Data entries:
────────────────────

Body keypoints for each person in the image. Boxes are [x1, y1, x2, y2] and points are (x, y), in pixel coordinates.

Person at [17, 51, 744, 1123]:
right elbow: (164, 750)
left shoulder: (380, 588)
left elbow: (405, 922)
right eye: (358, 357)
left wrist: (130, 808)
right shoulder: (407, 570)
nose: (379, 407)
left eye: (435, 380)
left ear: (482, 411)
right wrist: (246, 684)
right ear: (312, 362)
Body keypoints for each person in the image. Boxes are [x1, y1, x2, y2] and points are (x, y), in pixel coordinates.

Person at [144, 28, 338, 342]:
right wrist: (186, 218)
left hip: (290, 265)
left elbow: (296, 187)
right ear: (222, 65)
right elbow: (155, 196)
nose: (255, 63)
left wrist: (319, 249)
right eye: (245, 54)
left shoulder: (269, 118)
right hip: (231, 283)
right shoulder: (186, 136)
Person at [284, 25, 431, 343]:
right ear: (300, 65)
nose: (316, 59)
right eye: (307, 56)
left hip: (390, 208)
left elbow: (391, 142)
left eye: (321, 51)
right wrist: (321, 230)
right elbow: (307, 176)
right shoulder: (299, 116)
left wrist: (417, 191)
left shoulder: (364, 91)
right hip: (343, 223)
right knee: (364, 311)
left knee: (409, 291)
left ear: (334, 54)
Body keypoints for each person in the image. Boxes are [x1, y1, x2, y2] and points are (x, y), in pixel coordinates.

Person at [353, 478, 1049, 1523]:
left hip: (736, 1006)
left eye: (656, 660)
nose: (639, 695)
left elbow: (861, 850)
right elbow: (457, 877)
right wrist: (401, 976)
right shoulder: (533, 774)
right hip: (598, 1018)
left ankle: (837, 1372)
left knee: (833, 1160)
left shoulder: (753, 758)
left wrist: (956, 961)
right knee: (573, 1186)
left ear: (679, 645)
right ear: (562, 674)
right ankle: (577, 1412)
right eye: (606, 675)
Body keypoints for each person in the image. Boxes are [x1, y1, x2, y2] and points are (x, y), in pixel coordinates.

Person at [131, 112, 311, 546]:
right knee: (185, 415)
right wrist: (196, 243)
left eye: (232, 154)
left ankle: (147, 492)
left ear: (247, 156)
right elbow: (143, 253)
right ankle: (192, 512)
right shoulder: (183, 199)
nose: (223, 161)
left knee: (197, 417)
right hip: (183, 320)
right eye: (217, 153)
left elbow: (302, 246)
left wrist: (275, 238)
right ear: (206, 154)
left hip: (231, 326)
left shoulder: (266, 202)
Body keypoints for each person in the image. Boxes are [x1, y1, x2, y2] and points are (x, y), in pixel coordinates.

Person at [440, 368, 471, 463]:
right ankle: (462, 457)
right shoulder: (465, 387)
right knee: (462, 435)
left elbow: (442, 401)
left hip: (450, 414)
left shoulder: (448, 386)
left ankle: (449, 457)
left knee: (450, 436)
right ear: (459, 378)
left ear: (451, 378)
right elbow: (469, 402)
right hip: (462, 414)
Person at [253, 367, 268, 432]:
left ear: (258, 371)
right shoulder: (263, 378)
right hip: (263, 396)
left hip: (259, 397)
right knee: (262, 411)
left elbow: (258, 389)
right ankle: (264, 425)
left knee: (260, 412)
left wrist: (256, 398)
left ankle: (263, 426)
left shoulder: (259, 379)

────────────────────

* WHAT IS BEING ASKED *
Every line of the data is to be retyped without alteration.

* EXERCISE RESPONSE *
Body keypoints for each person in the image. Boxes are [x1, y1, x2, y2] and points are (x, y), in pixel coordinates.

Person at [17, 51, 744, 1123]:
right elbow: (164, 750)
left shoulder: (380, 588)
left elbow: (405, 922)
right eye: (358, 357)
left wrist: (130, 808)
right shoulder: (407, 570)
nose: (379, 407)
left eye: (435, 380)
left ear: (482, 411)
right wrist: (246, 684)
right ear: (312, 362)
Body keypoints for each person in the image. Boxes are [x1, y1, x2, y2] and points are (x, y), in pixel coordinates.

Person at [144, 28, 338, 342]:
right wrist: (186, 218)
left hip: (290, 265)
left elbow: (296, 187)
right ear: (222, 65)
right elbow: (155, 196)
nose: (255, 63)
left wrist: (319, 249)
right eye: (245, 54)
left shoulder: (269, 118)
right hip: (231, 283)
right shoulder: (186, 136)
Person at [284, 25, 431, 343]:
right ear: (300, 65)
nose: (316, 59)
right eye: (307, 56)
left hip: (390, 208)
left elbow: (391, 142)
left eye: (321, 51)
right wrist: (321, 230)
right elbow: (307, 176)
right shoulder: (299, 116)
left wrist: (417, 191)
left shoulder: (364, 91)
right hip: (343, 223)
right knee: (364, 311)
left knee: (409, 291)
left ear: (334, 54)
Body keypoints for each person in the image. Boxes are [x1, y1, x2, y2] and points are (x, y), in pixel coordinates.

Person at [353, 478, 1049, 1523]:
left hip: (736, 1006)
left eye: (656, 660)
nose: (639, 695)
left elbow: (861, 850)
right elbow: (457, 877)
right wrist: (401, 976)
right shoulder: (533, 774)
right hip: (598, 1018)
left ankle: (837, 1372)
left knee: (833, 1160)
left shoulder: (753, 758)
left wrist: (956, 961)
right knee: (573, 1186)
left ear: (679, 645)
right ear: (562, 674)
right ankle: (577, 1412)
right eye: (606, 675)
Body keypoints for each person in the image. Boxes are [x1, y1, x2, y2] and points are (x, y), in pixel coordinates.

Person at [131, 112, 311, 546]:
right knee: (185, 415)
right wrist: (196, 243)
left eye: (232, 154)
left ankle: (147, 492)
left ear: (247, 156)
right elbow: (143, 253)
right ankle: (192, 512)
right shoulder: (183, 199)
nose: (223, 161)
left knee: (197, 417)
right hip: (183, 320)
right eye: (217, 153)
left elbow: (302, 246)
left wrist: (275, 238)
right ear: (206, 154)
left hip: (231, 326)
left shoulder: (266, 202)
Body keypoints for each person in the image. Boxes are [x1, y1, x2, y2] and points are (x, y), in pixel coordinates.

Person at [440, 368, 471, 463]:
right ankle: (462, 457)
right shoulder: (465, 387)
right knee: (462, 435)
left elbow: (442, 401)
left hip: (450, 414)
left shoulder: (448, 386)
left ankle: (449, 457)
left knee: (450, 436)
right ear: (459, 378)
left ear: (451, 378)
right elbow: (469, 402)
right hip: (462, 414)
Person at [253, 367, 268, 432]:
left ear: (258, 371)
right shoulder: (263, 378)
right hip: (263, 396)
left hip: (259, 397)
right knee: (262, 411)
left elbow: (258, 389)
right ankle: (264, 425)
left knee: (260, 412)
left wrist: (256, 398)
left ankle: (263, 426)
left shoulder: (259, 379)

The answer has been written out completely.